How to complete this task: Duplicate the section of the SARM reward model text that starts with "RLHF is the" and goes on through "of downstream models.", keeping every word unchanged.

++++ Passage to read ++++

Interpretable Reward Model via Sparse Autoencoder¶

Conference: AAAI 2026 arXiv: 2508.08746 Code: https://github.com/schrieffer-z/sarm Area: Recommender Systems / LLM Alignment Keywords: Reward Model, Sparse Autoencoder, Interpretability, RLHF, Preference Steering

TL;DR¶

This paper proposes SARM (Sparse Autoencoder-enhanced Reward Model), which integrates a pretrained sparse autoencoder into a reward model to map hidden-layer activations into an interpretable, sparse, monosemantic feature space. This design enables feature-level reward attribution and dynamic preference steering, while achieving the highest overall score among all models on RewardBench 2.

Background & Motivation¶

State of the Field¶

RLHF is the dominant paradigm for LLM alignment, in which a reward model (RM) serves as a proxy for human preferences to guide policy optimization. A typical RM consists of an LLM with a scalar value head that outputs a scalar reward score for a given input–response pair. However, the accuracy, reliability, and interpretability of the RM directly affect the alignment quality of downstream models.

Limitations of Prior Work¶

Lack of interpretability: The scalar reward signal is inherently opaque; it cannot explain why a particular response receives a high or low score. This makes it difficult to verify whether the model is genuinely aligned with human values or merely exploiting spurious correlations in the training data.

Inflexible preference steering: Once trained, a conventional RM is static and cannot dynamically adapt to changing user preferences. This rigidity, compounded by opacity, severely limits practical applicability.

Attempts at Multi-Dimensional RMs and Their Shortcomings¶

Prior work (e.g., ArmoRM, HelpSteer2) has explored multi-dimensional reward modeling to improve interpretability: regression layers are trained on annotated multi-dimensional data (e.g., helpfulness and verbosity scores) to produce multi-dimensional scores that are then aggregated via weighted summation. However, two key limitations remain:

Absence of feature-level interpretability: Each dimension is itself opaque, making it impossible to attribute decisions to interpretable features.

High annotation cost: Human scoring across multiple dimensions is required, which is poorly scalable and inherently subjective.

++++ Data section ++++

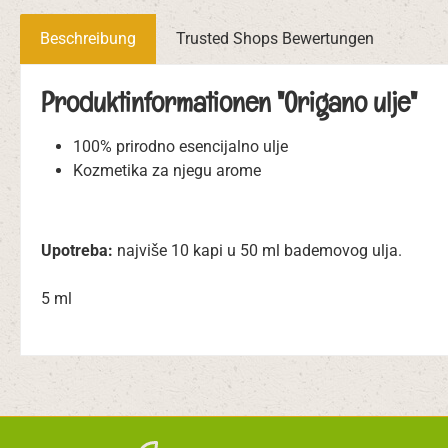
Beschreibung
Trusted Shops Bewertungen
Produktinformationen "Origano ulje"
100% prirodno esencijalno ulje
Kozmetika za njegu arome
Upotreba:
najviše 10 kapi u 50 ml bademovog ulja.
5 ml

++++

Answer to the exercise:
RLHF is the dominant paradigm for LLM alignment, in which a reward model (RM) serves as a proxy for human preferences to guide policy optimization. A typical RM consists of an LLM with a scalar value head that outputs a scalar reward score for a given input–response pair. However, the accuracy, reliability, and interpretability of the RM directly affect the alignment quality of downstream models.